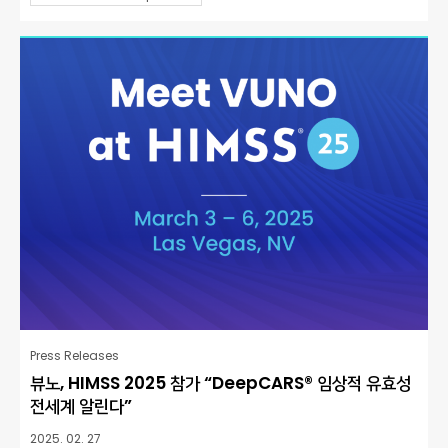
Press Releases
뷰노, HIMSS 2025 참가 “DeepCARS® 임상적 유효성
전세계 알린다”
2025. 02. 27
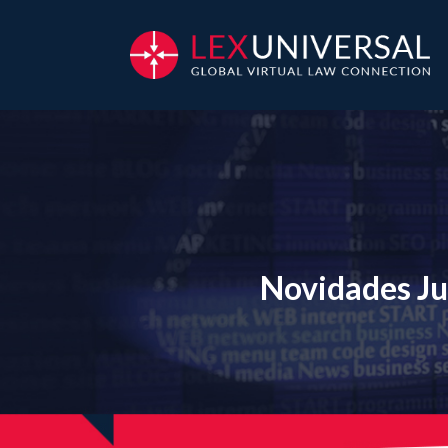
Novidades Ju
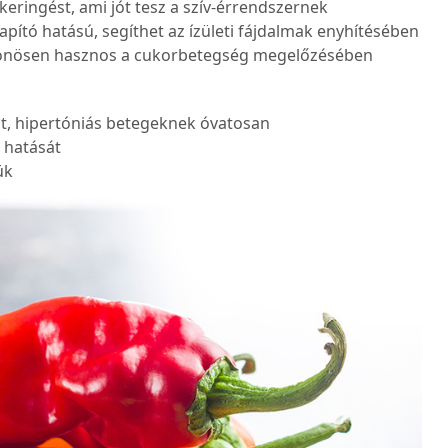
keringést, ami jót tesz a szív-érrendszernek
pító hatású, segíthet az ízületi fájdalmak enyhítésében
különösen hasznos a cukorbetegség megelőzésében
t, hipertóniás betegeknek óvatosan
 hatását
ük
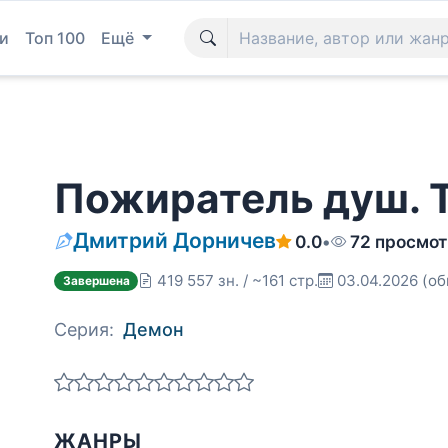
и
Топ 100
Ещё
Пожиратель душ. 
Дмитрий Дорничев
0.0
•
72 просмо
419 557 зн. / ~161 стр.
03.04.2026
(об
Завершена
Серия:
Демон
ЖАНРЫ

· · · · ·

◆ Task objective
Would you output the data above exactly as written, but with no images?

◆ Answer section
Press Releases
뷰노, HIMSS 2025 참가 “DeepCARS® 임상적 유효성
전세계 알린다”
2025. 02. 27
Novidades Ju
keringést, ami jót tesz a szív-érrendszernek
pító hatású, segíthet az ízületi fájdalmak enyhítésében
különösen hasznos a cukorbetegség megelőzésében
t, hipertóniás betegeknek óvatosan
 hatását
ük
и
Топ 100
Ещё
Пожиратель душ. 
Дмитрий Дорничев
0.0
•
72 просмо
419 557 зн. / ~161 стр.
03.04.2026
(об
Завершена
Серия:
Демон
ЖАНРЫ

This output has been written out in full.